Because bird skulls fit tightly around their brains, the shape of the skull correlates to the structures of the brain. Brain reconstruction research in elephant birds revealed that their optic lobes, the nerves that control eyesight, were incredibly small and almost absent. This is very similar to the kiwi.
"Certainly, the most surprising was just how small the elephant bird's optic lobes were," said Christopher Torres, study co-author and Ph.D. candidate at the University of Texas at Austin. "The few studies that speculated on what their behavior was like explicitly assumed they were active during the day. Then, once we made the connection to nocturnality, we were blown away. It meant revising more than century's worth of attempts at reconstructing the elephant bird lifestyle."
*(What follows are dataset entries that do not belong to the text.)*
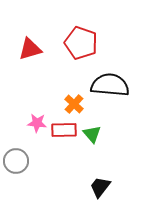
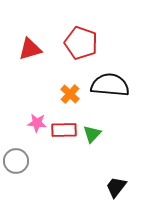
orange cross: moved 4 px left, 10 px up
green triangle: rotated 24 degrees clockwise
black trapezoid: moved 16 px right
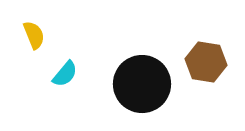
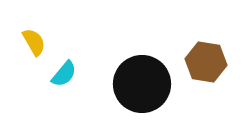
yellow semicircle: moved 7 px down; rotated 8 degrees counterclockwise
cyan semicircle: moved 1 px left
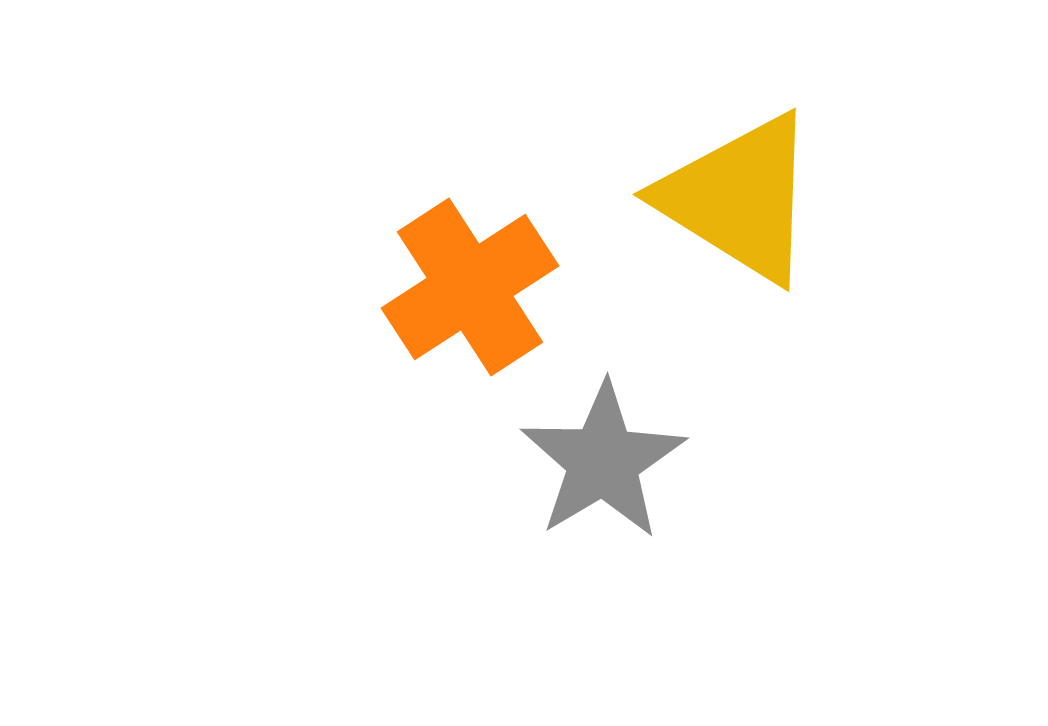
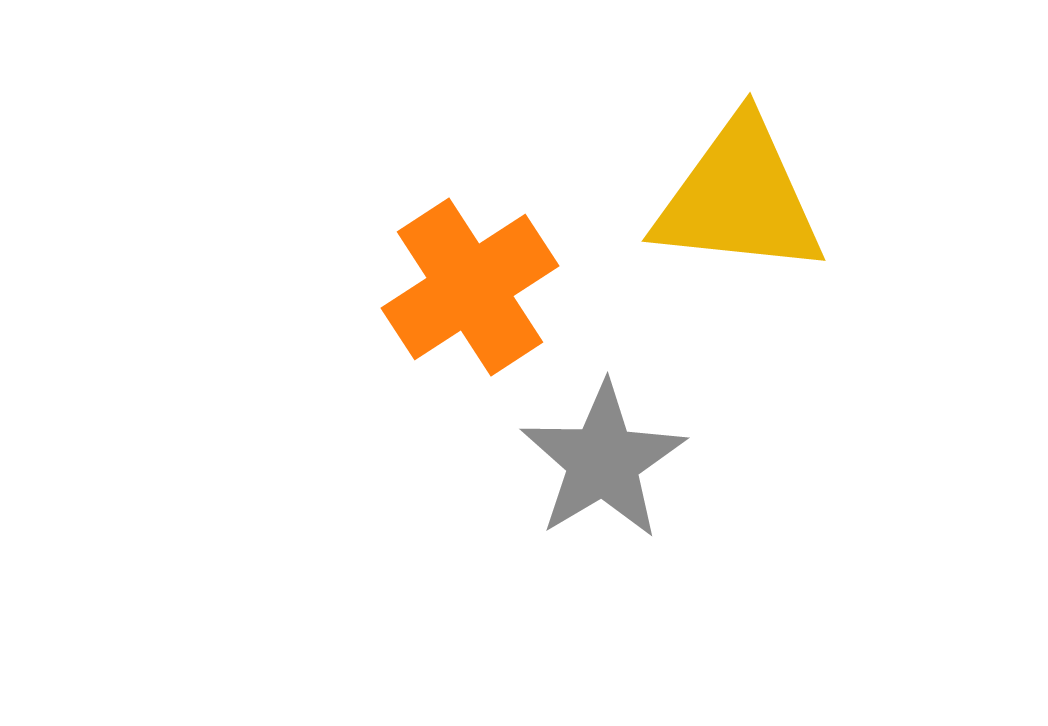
yellow triangle: rotated 26 degrees counterclockwise
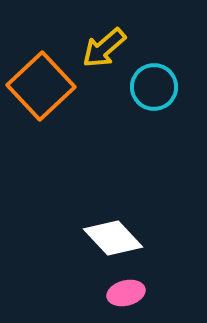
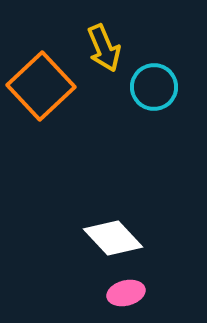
yellow arrow: rotated 72 degrees counterclockwise
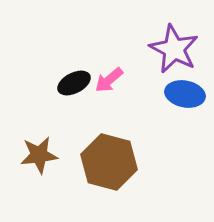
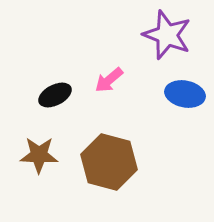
purple star: moved 7 px left, 14 px up; rotated 6 degrees counterclockwise
black ellipse: moved 19 px left, 12 px down
brown star: rotated 9 degrees clockwise
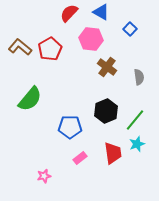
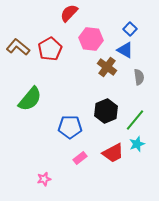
blue triangle: moved 24 px right, 38 px down
brown L-shape: moved 2 px left
red trapezoid: rotated 70 degrees clockwise
pink star: moved 3 px down
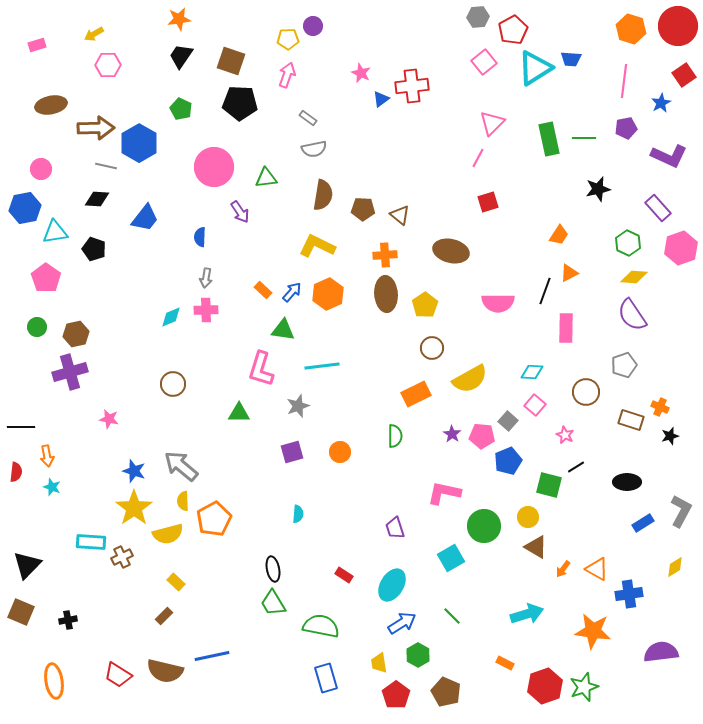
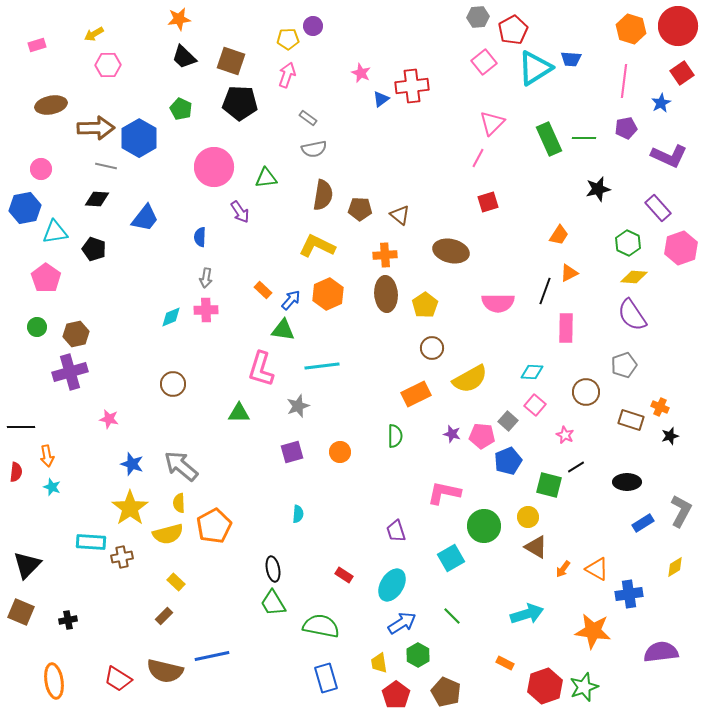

So how did elephant birds become nocturnal?
"A nocturnal lifestyle is often an evolutionary response either when it's too dangerous to come out during the day or when what you eat comes out at night," Torres said.
But elephant birds had no known predators and were plant-eaters.
In this case, nocturnality is probably an inherited trait from the ancestor shared by elephant birds and kiwis. And sometimes, competition between species can cause extremes in evolution.
The researchers recognized a pattern in which these birds undergo a nocturnal phase, caused by a sensitivity to light, that allows them to see in low-light conditions, Torres said. In flightless birds, their visuals are reduced, and they rely on other senses.
They also looked at the larger group of birds including ostriches, emus, cassowaries, rheas, kiwi, moa and tinamous, in which a relationship between the development of the sense of smell and habitat preference formed.
"Species in this group that live in forests seem to rely on a well-developed sense of smell to help them forage in conditions where visual cues might be obstructed," Torres said.
The next mystery concerns why elephant birds went extinct, and it remains unsolved. But scientists have clues pointing to hunting and habitat destruction by humans, as well as climate change.
At the time, Madagascar's climate was still changing, and humans hadn't reached the point where they could affect global climate change.
"Recent studies have suggested that elephant birds outlived initial contact with humans by many thousands of years based on toolmarks observed on radiometricly dated remains," Torres said.
And knowing that elephant birds were nocturnal also helps explain why they were able to coexist with humans for so long. Other birds were not so lucky. The moa, nine species of flightless birds, were apparently gone within a handful of centuries after humans made it to New Zealand, he said.
Going forward, Torres wants to take a deeper look at the strange evolutionary stories of creatures like elephant birds.
"Studying brain shape is a really useful way of connecting ecology -- the relationship between the bird and the environment -- and anatomy," Torres said. "Discoveries like these give us tremendous insights into the lives of these bizarre and poorly understood birds."